Goal of the exercise -> Each line of the data must be reproduced as it appears.

*** Provided data ***

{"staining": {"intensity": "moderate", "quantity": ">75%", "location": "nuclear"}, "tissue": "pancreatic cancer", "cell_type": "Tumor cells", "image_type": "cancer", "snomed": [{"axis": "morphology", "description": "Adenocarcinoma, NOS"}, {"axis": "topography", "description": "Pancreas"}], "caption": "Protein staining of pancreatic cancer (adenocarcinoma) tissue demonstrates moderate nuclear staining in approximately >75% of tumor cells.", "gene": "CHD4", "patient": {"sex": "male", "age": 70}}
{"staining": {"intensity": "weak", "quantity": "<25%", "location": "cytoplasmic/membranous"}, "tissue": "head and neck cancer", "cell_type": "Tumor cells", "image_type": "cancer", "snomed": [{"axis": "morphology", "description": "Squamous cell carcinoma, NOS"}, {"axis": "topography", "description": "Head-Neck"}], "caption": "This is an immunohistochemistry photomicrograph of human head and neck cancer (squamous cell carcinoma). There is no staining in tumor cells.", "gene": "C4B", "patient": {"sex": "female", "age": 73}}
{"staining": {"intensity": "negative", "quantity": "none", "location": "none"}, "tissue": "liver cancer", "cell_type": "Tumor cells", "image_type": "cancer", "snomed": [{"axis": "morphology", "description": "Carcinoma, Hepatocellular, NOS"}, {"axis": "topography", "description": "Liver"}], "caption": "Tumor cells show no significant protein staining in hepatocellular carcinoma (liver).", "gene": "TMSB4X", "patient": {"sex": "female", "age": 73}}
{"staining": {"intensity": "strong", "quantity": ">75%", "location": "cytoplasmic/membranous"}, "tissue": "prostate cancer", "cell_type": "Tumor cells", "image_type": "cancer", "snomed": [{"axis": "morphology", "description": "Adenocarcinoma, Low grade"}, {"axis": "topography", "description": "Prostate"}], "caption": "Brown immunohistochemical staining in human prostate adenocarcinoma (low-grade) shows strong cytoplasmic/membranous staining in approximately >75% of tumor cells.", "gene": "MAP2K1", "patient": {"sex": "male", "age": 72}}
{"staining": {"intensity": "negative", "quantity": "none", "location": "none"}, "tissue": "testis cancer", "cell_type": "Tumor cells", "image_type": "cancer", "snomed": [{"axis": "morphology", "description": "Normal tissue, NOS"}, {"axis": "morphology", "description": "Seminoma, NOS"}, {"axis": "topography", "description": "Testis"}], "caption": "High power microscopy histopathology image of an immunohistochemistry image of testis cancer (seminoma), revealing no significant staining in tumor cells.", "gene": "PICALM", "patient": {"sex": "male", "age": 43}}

***

Exercise output ->
{"staining": {"intensity": "moderate", "quantity": ">75%", "location": "nuclear"}, "tissue": "pancreatic cancer", "cell_type": "Tumor cells", "image_type": "cancer", "snomed": [{"axis": "morphology", "description": "Adenocarcinoma, NOS"}, {"axis": "topography", "description": "Pancreas"}], "caption": "Protein staining of pancreatic cancer (adenocarcinoma) tissue demonstrates moderate nuclear staining in approximately >75% of tumor cells.", "gene": "CHD4", "patient": {"sex": "male", "age": 70}}
{"staining": {"intensity": "weak", "quantity": "<25%", "location": "cytoplasmic/membranous"}, "tissue": "head and neck cancer", "cell_type": "Tumor cells", "image_type": "cancer", "snomed": [{"axis": "morphology", "description": "Squamous cell carcinoma, NOS"}, {"axis": "topography", "description": "Head-Neck"}], "caption": "This is an immunohistochemistry photomicrograph of human head and neck cancer (squamous cell carcinoma). There is no staining in tumor cells.", "gene": "C4B", "patient": {"sex": "female", "age": 73}}
{"staining": {"intensity": "negative", "quantity": "none", "location": "none"}, "tissue": "liver cancer", "cell_type": "Tumor cells", "image_type": "cancer", "snomed": [{"axis": "morphology", "description": "Carcinoma, Hepatocellular, NOS"}, {"axis": "topography", "description": "Liver"}], "caption": "Tumor cells show no significant protein staining in hepatocellular carcinoma (liver).", "gene": "TMSB4X", "patient": {"sex": "female", "age": 73}}
{"staining": {"intensity": "strong", "quantity": ">75%", "location": "cytoplasmic/membranous"}, "tissue": "prostate cancer", "cell_type": "Tumor cells", "image_type": "cancer", "snomed": [{"axis": "morphology", "description": "Adenocarcinoma, Low grade"}, {"axis": "topography", "description": "Prostate"}], "caption": "Brown immunohistochemical staining in human prostate adenocarcinoma (low-grade) shows strong cytoplasmic/membranous staining in approximately >75% of tumor cells.", "gene": "MAP2K1", "patient": {"sex": "male", "age": 72}}
{"staining": {"intensity": "negative", "quantity": "none", "location": "none"}, "tissue": "testis cancer", "cell_type": "Tumor cells", "image_type": "cancer", "snomed": [{"axis": "morphology", "description": "Normal tissue, NOS"}, {"axis": "morphology", "description": "Seminoma, NOS"}, {"axis": "topography", "description": "Testis"}], "caption": "High power microscopy histopathology image of an immunohistochemistry image of testis cancer (seminoma), revealing no significant staining in tumor cells.", "gene": "PICALM", "patient": {"sex": "male", "age": 43}}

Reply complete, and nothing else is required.